→ **WHAT THE TASK ASKS**
Output each entry below as it stands, leaving out every picture.

+--

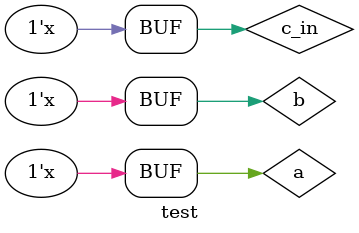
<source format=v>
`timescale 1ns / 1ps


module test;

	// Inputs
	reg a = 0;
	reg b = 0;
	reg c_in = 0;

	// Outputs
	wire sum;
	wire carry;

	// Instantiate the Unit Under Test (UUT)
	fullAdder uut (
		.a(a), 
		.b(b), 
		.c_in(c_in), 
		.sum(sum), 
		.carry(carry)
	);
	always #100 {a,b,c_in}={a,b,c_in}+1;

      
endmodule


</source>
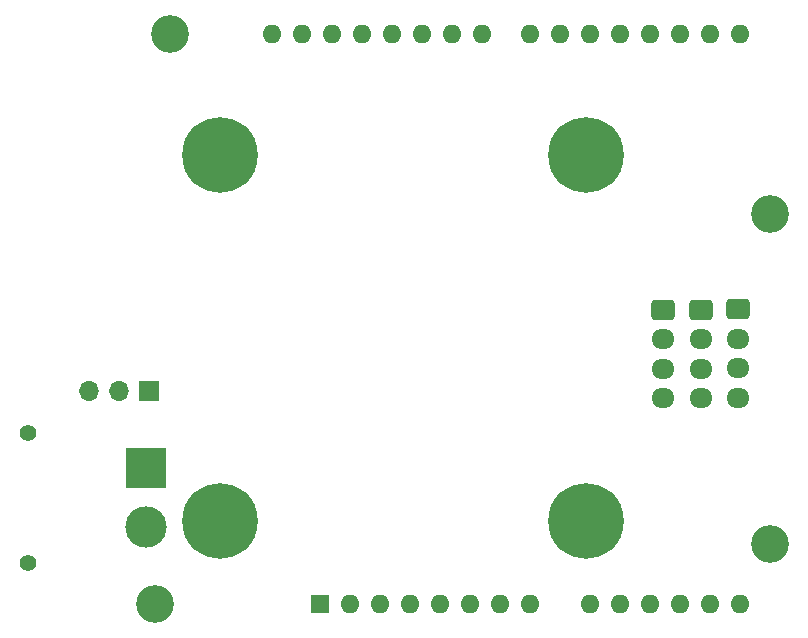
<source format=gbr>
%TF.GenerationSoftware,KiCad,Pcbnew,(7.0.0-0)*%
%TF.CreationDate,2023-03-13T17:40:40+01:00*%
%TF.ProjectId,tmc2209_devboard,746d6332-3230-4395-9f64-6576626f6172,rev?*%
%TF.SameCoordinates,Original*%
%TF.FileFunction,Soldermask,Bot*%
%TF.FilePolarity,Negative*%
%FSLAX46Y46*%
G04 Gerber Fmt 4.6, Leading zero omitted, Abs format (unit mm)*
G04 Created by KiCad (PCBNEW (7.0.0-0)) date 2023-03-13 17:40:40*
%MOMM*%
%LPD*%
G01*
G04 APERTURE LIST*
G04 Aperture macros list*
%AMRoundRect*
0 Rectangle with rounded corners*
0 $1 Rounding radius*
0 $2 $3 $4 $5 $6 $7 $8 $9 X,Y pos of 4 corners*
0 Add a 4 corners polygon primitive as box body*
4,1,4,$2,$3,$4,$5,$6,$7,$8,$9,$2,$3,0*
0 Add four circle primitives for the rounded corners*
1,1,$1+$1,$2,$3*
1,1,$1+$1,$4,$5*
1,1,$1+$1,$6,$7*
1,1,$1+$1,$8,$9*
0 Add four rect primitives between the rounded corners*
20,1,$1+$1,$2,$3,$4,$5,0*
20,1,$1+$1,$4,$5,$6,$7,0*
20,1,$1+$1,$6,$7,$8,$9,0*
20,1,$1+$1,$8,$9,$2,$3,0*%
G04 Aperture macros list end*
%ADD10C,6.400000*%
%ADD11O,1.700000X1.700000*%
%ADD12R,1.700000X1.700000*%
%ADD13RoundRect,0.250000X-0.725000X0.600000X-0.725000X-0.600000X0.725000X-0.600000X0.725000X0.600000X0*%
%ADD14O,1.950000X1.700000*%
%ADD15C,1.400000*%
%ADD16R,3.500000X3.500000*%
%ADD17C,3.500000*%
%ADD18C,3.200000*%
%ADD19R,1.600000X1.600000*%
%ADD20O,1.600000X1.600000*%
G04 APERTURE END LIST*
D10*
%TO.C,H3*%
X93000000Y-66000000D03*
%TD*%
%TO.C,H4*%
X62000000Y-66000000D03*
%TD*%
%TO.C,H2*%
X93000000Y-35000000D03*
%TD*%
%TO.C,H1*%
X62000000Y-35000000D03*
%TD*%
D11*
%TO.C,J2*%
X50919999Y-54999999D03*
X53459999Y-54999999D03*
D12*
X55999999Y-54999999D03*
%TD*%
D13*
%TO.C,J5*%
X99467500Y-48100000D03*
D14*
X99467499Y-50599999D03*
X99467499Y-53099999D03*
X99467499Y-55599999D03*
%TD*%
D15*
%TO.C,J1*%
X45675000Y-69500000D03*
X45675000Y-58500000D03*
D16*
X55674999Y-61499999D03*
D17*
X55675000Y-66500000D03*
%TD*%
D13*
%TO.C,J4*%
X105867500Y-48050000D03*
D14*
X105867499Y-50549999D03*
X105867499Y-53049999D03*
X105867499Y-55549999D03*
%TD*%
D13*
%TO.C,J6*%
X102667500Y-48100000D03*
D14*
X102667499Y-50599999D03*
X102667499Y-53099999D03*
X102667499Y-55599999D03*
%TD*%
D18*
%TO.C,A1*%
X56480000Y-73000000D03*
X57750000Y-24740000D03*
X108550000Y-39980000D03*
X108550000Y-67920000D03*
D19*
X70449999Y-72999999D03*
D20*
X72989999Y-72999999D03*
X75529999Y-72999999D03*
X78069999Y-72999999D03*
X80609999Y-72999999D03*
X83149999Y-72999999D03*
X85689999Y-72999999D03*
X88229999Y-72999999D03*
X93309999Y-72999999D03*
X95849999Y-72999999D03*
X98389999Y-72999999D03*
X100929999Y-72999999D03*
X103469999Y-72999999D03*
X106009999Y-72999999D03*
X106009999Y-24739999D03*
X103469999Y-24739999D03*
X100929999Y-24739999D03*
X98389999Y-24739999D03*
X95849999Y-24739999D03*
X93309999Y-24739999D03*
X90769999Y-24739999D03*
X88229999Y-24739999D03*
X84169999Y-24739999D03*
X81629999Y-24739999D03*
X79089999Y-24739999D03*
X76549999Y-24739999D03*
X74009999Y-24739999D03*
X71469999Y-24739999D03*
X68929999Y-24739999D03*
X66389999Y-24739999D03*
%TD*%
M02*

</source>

+--

→ **EXERCISE SOLUTION**
<source format=v>
`timescale 1ns / 1ps


module test;

	// Inputs
	reg a = 0;
	reg b = 0;
	reg c_in = 0;

	// Outputs
	wire sum;
	wire carry;

	// Instantiate the Unit Under Test (UUT)
	fullAdder uut (
		.a(a), 
		.b(b), 
		.c_in(c_in), 
		.sum(sum), 
		.carry(carry)
	);
	always #100 {a,b,c_in}={a,b,c_in}+1;

      
endmodule


</source>
<source format=gbr>
%TF.GenerationSoftware,KiCad,Pcbnew,(7.0.0-0)*%
%TF.CreationDate,2023-03-13T17:40:40+01:00*%
%TF.ProjectId,tmc2209_devboard,746d6332-3230-4395-9f64-6576626f6172,rev?*%
%TF.SameCoordinates,Original*%
%TF.FileFunction,Soldermask,Bot*%
%TF.FilePolarity,Negative*%
%FSLAX46Y46*%
G04 Gerber Fmt 4.6, Leading zero omitted, Abs format (unit mm)*
G04 Created by KiCad (PCBNEW (7.0.0-0)) date 2023-03-13 17:40:40*
%MOMM*%
%LPD*%
G01*
G04 APERTURE LIST*
G04 Aperture macros list*
%AMRoundRect*
0 Rectangle with rounded corners*
0 $1 Rounding radius*
0 $2 $3 $4 $5 $6 $7 $8 $9 X,Y pos of 4 corners*
0 Add a 4 corners polygon primitive as box body*
4,1,4,$2,$3,$4,$5,$6,$7,$8,$9,$2,$3,0*
0 Add four circle primitives for the rounded corners*
1,1,$1+$1,$2,$3*
1,1,$1+$1,$4,$5*
1,1,$1+$1,$6,$7*
1,1,$1+$1,$8,$9*
0 Add four rect primitives between the rounded corners*
20,1,$1+$1,$2,$3,$4,$5,0*
20,1,$1+$1,$4,$5,$6,$7,0*
20,1,$1+$1,$6,$7,$8,$9,0*
20,1,$1+$1,$8,$9,$2,$3,0*%
G04 Aperture macros list end*
%ADD10C,6.400000*%
%ADD11O,1.700000X1.700000*%
%ADD12R,1.700000X1.700000*%
%ADD13RoundRect,0.250000X-0.725000X0.600000X-0.725000X-0.600000X0.725000X-0.600000X0.725000X0.600000X0*%
%ADD14O,1.950000X1.700000*%
%ADD15C,1.400000*%
%ADD16R,3.500000X3.500000*%
%ADD17C,3.500000*%
%ADD18C,3.200000*%
%ADD19R,1.600000X1.600000*%
%ADD20O,1.600000X1.600000*%
G04 APERTURE END LIST*
D10*
%TO.C,H3*%
X93000000Y-66000000D03*
%TD*%
%TO.C,H4*%
X62000000Y-66000000D03*
%TD*%
%TO.C,H2*%
X93000000Y-35000000D03*
%TD*%
%TO.C,H1*%
X62000000Y-35000000D03*
%TD*%
D11*
%TO.C,J2*%
X50919999Y-54999999D03*
X53459999Y-54999999D03*
D12*
X55999999Y-54999999D03*
%TD*%
D13*
%TO.C,J5*%
X99467500Y-48100000D03*
D14*
X99467499Y-50599999D03*
X99467499Y-53099999D03*
X99467499Y-55599999D03*
%TD*%
D15*
%TO.C,J1*%
X45675000Y-69500000D03*
X45675000Y-58500000D03*
D16*
X55674999Y-61499999D03*
D17*
X55675000Y-66500000D03*
%TD*%
D13*
%TO.C,J4*%
X105867500Y-48050000D03*
D14*
X105867499Y-50549999D03*
X105867499Y-53049999D03*
X105867499Y-55549999D03*
%TD*%
D13*
%TO.C,J6*%
X102667500Y-48100000D03*
D14*
X102667499Y-50599999D03*
X102667499Y-53099999D03*
X102667499Y-55599999D03*
%TD*%
D18*
%TO.C,A1*%
X56480000Y-73000000D03*
X57750000Y-24740000D03*
X108550000Y-39980000D03*
X108550000Y-67920000D03*
D19*
X70449999Y-72999999D03*
D20*
X72989999Y-72999999D03*
X75529999Y-72999999D03*
X78069999Y-72999999D03*
X80609999Y-72999999D03*
X83149999Y-72999999D03*
X85689999Y-72999999D03*
X88229999Y-72999999D03*
X93309999Y-72999999D03*
X95849999Y-72999999D03*
X98389999Y-72999999D03*
X100929999Y-72999999D03*
X103469999Y-72999999D03*
X106009999Y-72999999D03*
X106009999Y-24739999D03*
X103469999Y-24739999D03*
X100929999Y-24739999D03*
X98389999Y-24739999D03*
X95849999Y-24739999D03*
X93309999Y-24739999D03*
X90769999Y-24739999D03*
X88229999Y-24739999D03*
X84169999Y-24739999D03*
X81629999Y-24739999D03*
X79089999Y-24739999D03*
X76549999Y-24739999D03*
X74009999Y-24739999D03*
X71469999Y-24739999D03*
X68929999Y-24739999D03*
X66389999Y-24739999D03*
%TD*%
M02*

</source>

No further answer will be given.